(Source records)
▽
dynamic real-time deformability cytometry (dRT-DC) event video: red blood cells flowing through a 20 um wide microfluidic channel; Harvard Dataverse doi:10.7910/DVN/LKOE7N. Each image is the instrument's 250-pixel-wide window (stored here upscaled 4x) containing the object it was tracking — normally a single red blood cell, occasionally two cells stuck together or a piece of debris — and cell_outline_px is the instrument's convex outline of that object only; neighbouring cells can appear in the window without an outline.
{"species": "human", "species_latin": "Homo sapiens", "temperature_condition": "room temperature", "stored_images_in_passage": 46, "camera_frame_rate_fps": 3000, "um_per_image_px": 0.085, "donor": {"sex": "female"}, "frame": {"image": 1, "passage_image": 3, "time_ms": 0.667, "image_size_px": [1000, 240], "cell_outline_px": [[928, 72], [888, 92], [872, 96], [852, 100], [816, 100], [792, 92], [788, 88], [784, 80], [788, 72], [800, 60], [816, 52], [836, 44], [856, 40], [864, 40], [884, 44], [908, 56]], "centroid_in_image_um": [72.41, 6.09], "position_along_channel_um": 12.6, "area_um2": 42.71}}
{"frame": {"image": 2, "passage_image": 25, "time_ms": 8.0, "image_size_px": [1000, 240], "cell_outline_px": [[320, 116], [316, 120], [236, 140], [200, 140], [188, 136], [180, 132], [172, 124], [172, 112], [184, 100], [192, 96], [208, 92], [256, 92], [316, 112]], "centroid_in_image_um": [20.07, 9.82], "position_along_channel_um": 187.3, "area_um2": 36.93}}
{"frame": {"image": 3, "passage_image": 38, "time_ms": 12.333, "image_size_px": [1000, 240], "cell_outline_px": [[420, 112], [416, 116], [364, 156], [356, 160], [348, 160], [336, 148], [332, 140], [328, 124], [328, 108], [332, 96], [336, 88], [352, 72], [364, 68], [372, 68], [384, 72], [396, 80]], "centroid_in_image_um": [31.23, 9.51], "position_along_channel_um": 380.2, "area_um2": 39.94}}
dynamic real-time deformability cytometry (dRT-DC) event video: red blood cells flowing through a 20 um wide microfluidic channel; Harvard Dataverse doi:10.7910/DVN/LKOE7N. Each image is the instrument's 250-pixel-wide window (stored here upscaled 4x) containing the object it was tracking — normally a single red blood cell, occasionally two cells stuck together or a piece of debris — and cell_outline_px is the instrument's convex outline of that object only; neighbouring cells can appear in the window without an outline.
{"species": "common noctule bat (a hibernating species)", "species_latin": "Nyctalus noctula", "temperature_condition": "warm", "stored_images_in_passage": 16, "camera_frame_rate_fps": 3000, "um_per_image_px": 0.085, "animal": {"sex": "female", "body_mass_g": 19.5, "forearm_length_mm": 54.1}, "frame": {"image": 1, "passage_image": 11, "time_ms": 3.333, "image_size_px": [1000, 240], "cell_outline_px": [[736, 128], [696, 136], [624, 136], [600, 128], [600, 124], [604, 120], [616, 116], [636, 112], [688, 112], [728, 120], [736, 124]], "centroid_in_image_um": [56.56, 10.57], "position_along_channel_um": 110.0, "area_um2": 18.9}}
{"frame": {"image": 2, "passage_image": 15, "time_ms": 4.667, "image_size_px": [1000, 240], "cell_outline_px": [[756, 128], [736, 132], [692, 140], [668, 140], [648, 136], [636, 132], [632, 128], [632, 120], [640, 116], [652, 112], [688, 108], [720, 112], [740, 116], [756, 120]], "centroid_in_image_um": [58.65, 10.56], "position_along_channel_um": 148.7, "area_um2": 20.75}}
△
What is asked:
Reproduce each record exactly as it appears.

Task output:
dynamic real-time deformability cytometry (dRT-DC) event video: red blood cells flowing through a 20 um wide microfluidic channel; Harvard Dataverse doi:10.7910/DVN/LKOE7N. Each image is the instrument's 250-pixel-wide window (stored here upscaled 4x) containing the object it was tracking — normally a single red blood cell, occasionally two cells stuck together or a piece of debris — and cell_outline_px is the instrument's convex outline of that object only; neighbouring cells can appear in the window without an outline.
{"species": "human", "species_latin": "Homo sapiens", "temperature_condition": "room temperature", "stored_images_in_passage": 46, "camera_frame_rate_fps": 3000, "um_per_image_px": 0.085, "donor": {"sex": "female"}, "frame": {"image": 1, "passage_image": 3, "time_ms": 0.667, "image_size_px": [1000, 240], "cell_outline_px": [[928, 72], [888, 92], [872, 96], [852, 100], [816, 100], [792, 92], [788, 88], [784, 80], [788, 72], [800, 60], [816, 52], [836, 44], [856, 40], [864, 40], [884, 44], [908, 56]], "centroid_in_image_um": [72.41, 6.09], "position_along_channel_um": 12.6, "area_um2": 42.71}}
{"frame": {"image": 2, "passage_image": 25, "time_ms": 8.0, "image_size_px": [1000, 240], "cell_outline_px": [[320, 116], [316, 120], [236, 140], [200, 140], [188, 136], [180, 132], [172, 124], [172, 112], [184, 100], [192, 96], [208, 92], [256, 92], [316, 112]], "centroid_in_image_um": [20.07, 9.82], "position_along_channel_um": 187.3, "area_um2": 36.93}}
{"frame": {"image": 3, "passage_image": 38, "time_ms": 12.333, "image_size_px": [1000, 240], "cell_outline_px": [[420, 112], [416, 116], [364, 156], [356, 160], [348, 160], [336, 148], [332, 140], [328, 124], [328, 108], [332, 96], [336, 88], [352, 72], [364, 68], [372, 68], [384, 72], [396, 80]], "centroid_in_image_um": [31.23, 9.51], "position_along_channel_um": 380.2, "area_um2": 39.94}}
dynamic real-time deformability cytometry (dRT-DC) event video: red blood cells flowing through a 20 um wide microfluidic channel; Harvard Dataverse doi:10.7910/DVN/LKOE7N. Each image is the instrument's 250-pixel-wide window (stored here upscaled 4x) containing the object it was tracking — normally a single red blood cell, occasionally two cells stuck together or a piece of debris — and cell_outline_px is the instrument's convex outline of that object only; neighbouring cells can appear in the window without an outline.
{"species": "common noctule bat (a hibernating species)", "species_latin": "Nyctalus noctula", "temperature_condition": "warm", "stored_images_in_passage": 16, "camera_frame_rate_fps": 3000, "um_per_image_px": 0.085, "animal": {"sex": "female", "body_mass_g": 19.5, "forearm_length_mm": 54.1}, "frame": {"image": 1, "passage_image": 11, "time_ms": 3.333, "image_size_px": [1000, 240], "cell_outline_px": [[736, 128], [696, 136], [624, 136], [600, 128], [600, 124], [604, 120], [616, 116], [636, 112], [688, 112], [728, 120], [736, 124]], "centroid_in_image_um": [56.56, 10.57], "position_along_channel_um": 110.0, "area_um2": 18.9}}
{"frame": {"image": 2, "passage_image": 15, "time_ms": 4.667, "image_size_px": [1000, 240], "cell_outline_px": [[756, 128], [736, 132], [692, 140], [668, 140], [648, 136], [636, 132], [632, 128], [632, 120], [640, 116], [652, 112], [688, 108], [720, 112], [740, 116], [756, 120]], "centroid_in_image_um": [58.65, 10.56], "position_along_channel_um": 148.7, "area_um2": 20.75}}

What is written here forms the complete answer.